** Collected data follows **

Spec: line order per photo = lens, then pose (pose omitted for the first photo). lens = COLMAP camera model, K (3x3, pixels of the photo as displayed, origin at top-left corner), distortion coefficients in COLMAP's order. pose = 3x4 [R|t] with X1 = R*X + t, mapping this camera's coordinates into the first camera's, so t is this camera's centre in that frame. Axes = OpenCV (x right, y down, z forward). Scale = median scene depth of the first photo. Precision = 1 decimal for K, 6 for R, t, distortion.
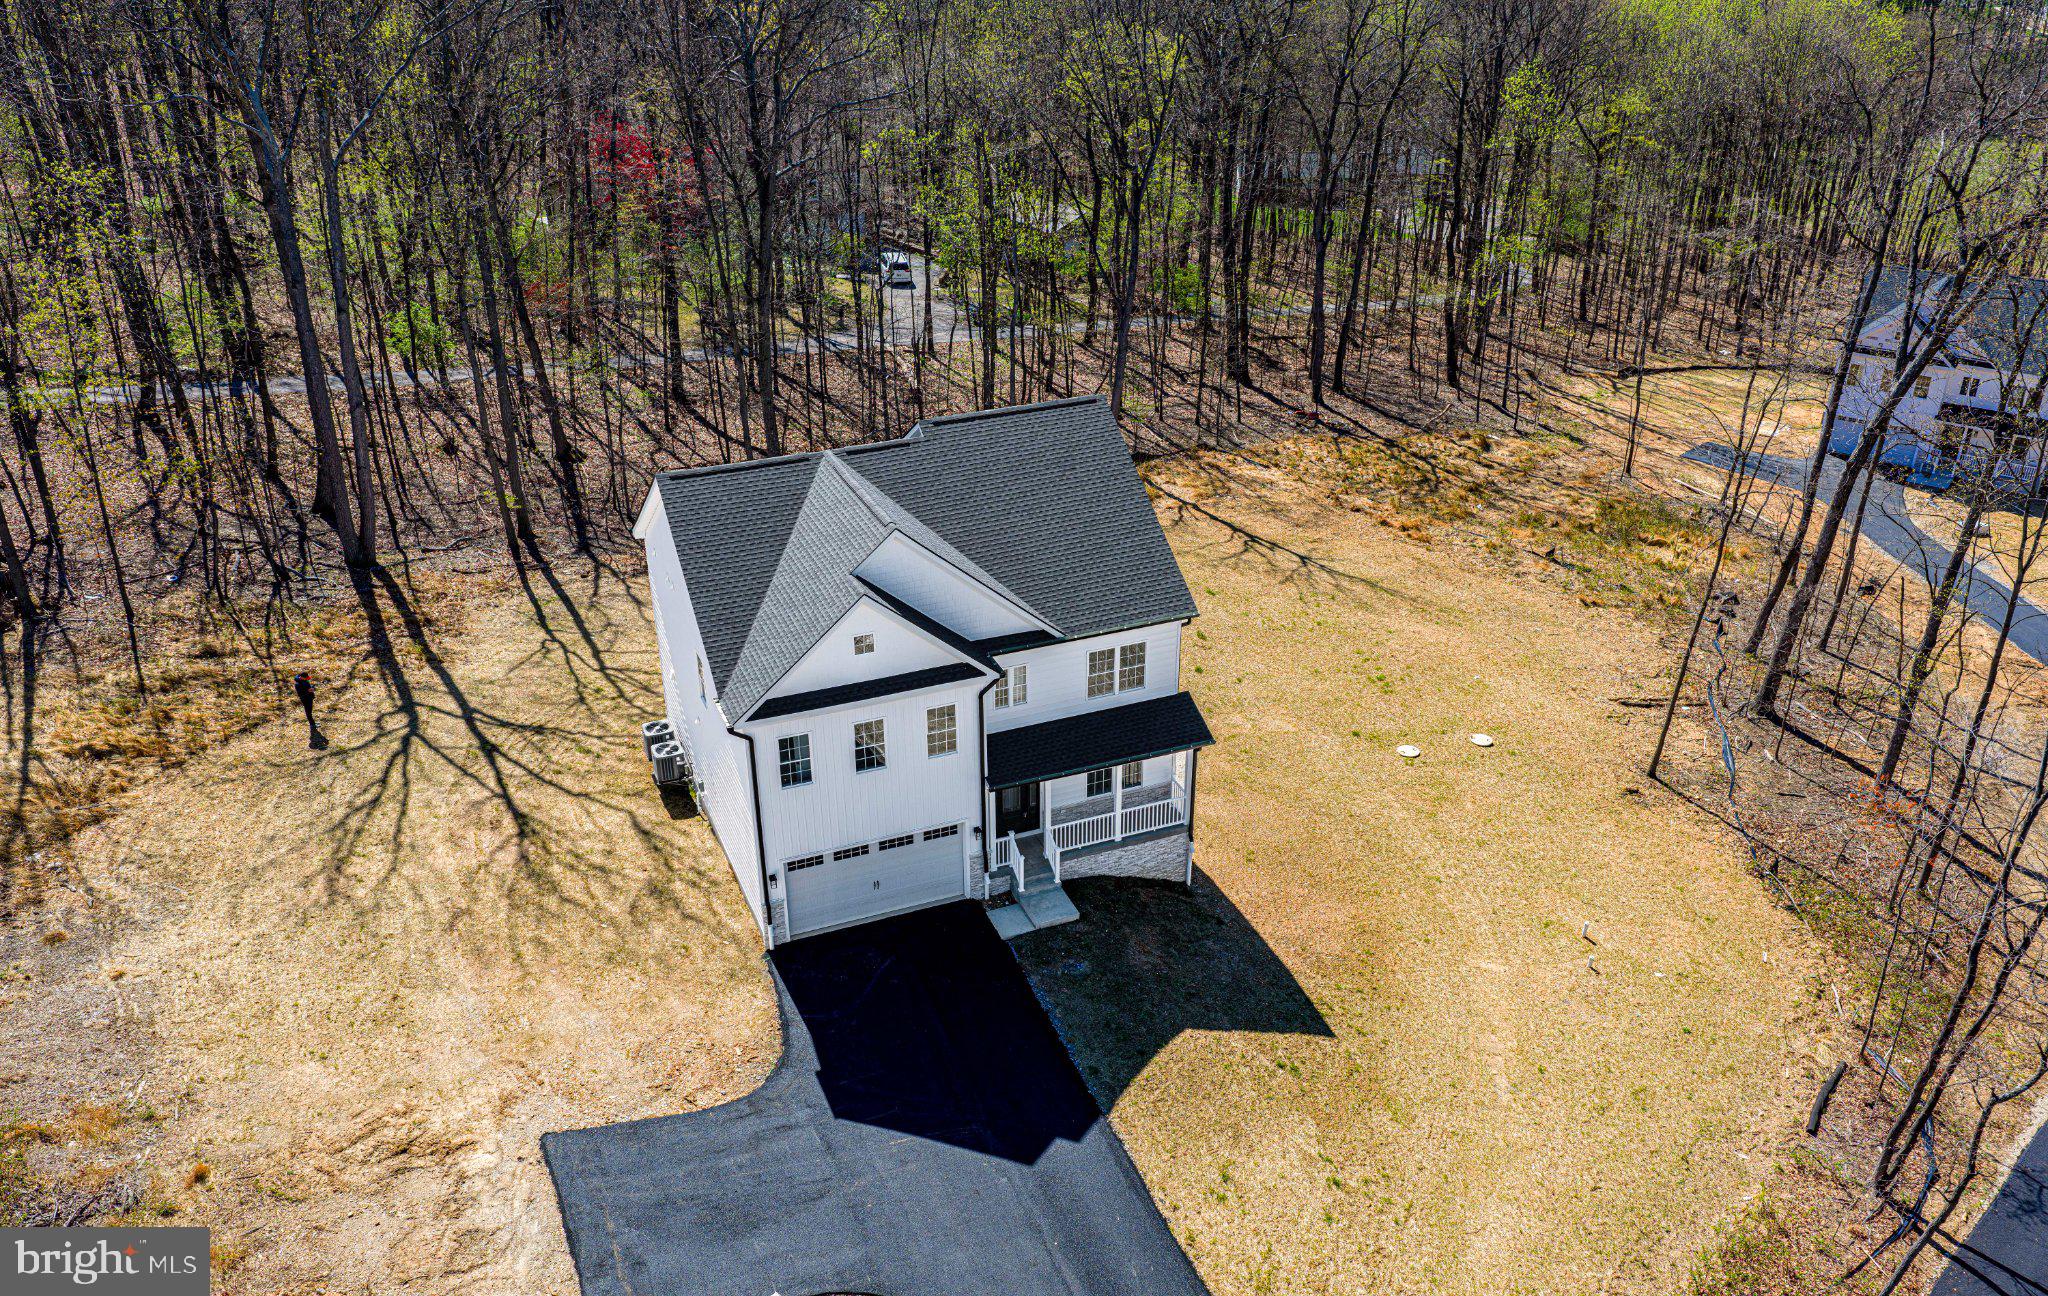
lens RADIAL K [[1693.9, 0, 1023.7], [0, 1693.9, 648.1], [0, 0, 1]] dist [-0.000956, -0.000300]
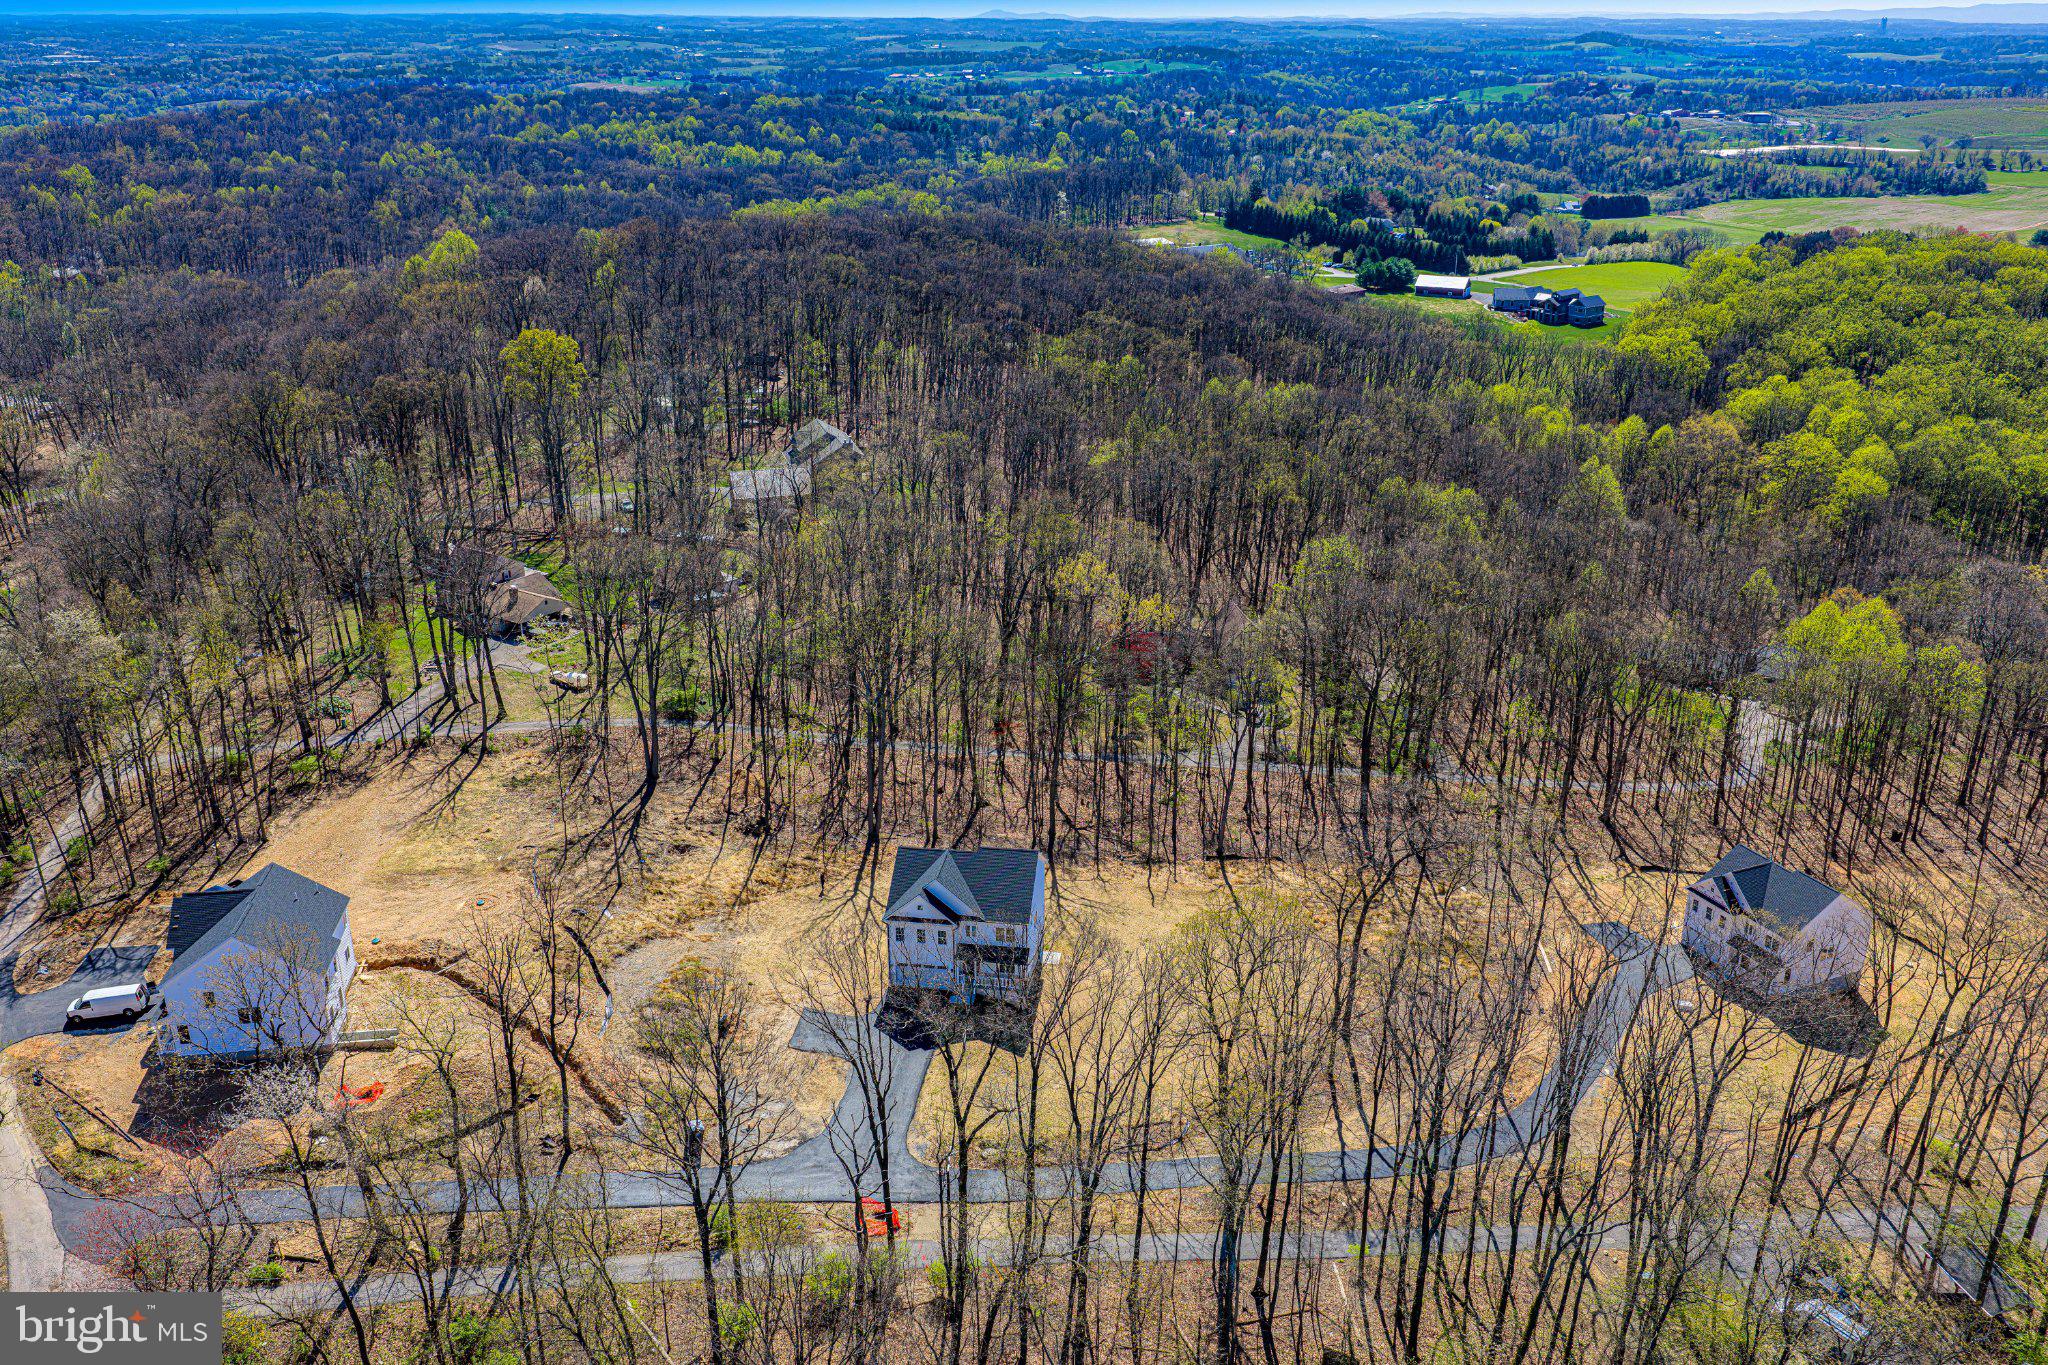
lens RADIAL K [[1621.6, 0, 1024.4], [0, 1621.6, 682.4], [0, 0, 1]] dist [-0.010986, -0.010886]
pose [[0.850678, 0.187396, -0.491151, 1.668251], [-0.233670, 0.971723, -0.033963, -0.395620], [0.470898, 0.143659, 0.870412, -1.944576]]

** End of Collected data **

**Problem requirements**
Please produce an exact copy of all the material, leaving out the pictures.

**Reply to the task**
Spec: line order per photo = lens, then pose (pose omitted for the first photo). lens = COLMAP camera model, K (3x3, pixels of the photo as displayed, origin at top-left corner), distortion coefficients in COLMAP's order. pose = 3x4 [R|t] with X1 = R*X + t, mapping this camera's coordinates into the first camera's, so t is this camera's centre in that frame. Axes = OpenCV (x right, y down, z forward). Scale = median scene depth of the first photo. Precision = 1 decimal for K, 6 for R, t, distortion.
lens RADIAL K [[1693.9, 0, 1023.7], [0, 1693.9, 648.1], [0, 0, 1]] dist [-0.000956, -0.000300]
lens RADIAL K [[1621.6, 0, 1024.4], [0, 1621.6, 682.4], [0, 0, 1]] dist [-0.010986, -0.010886]
pose [[0.850678, 0.187396, -0.491151, 1.668251], [-0.233670, 0.971723, -0.033963, -0.395620], [0.470898, 0.143659, 0.870412, -1.944576]]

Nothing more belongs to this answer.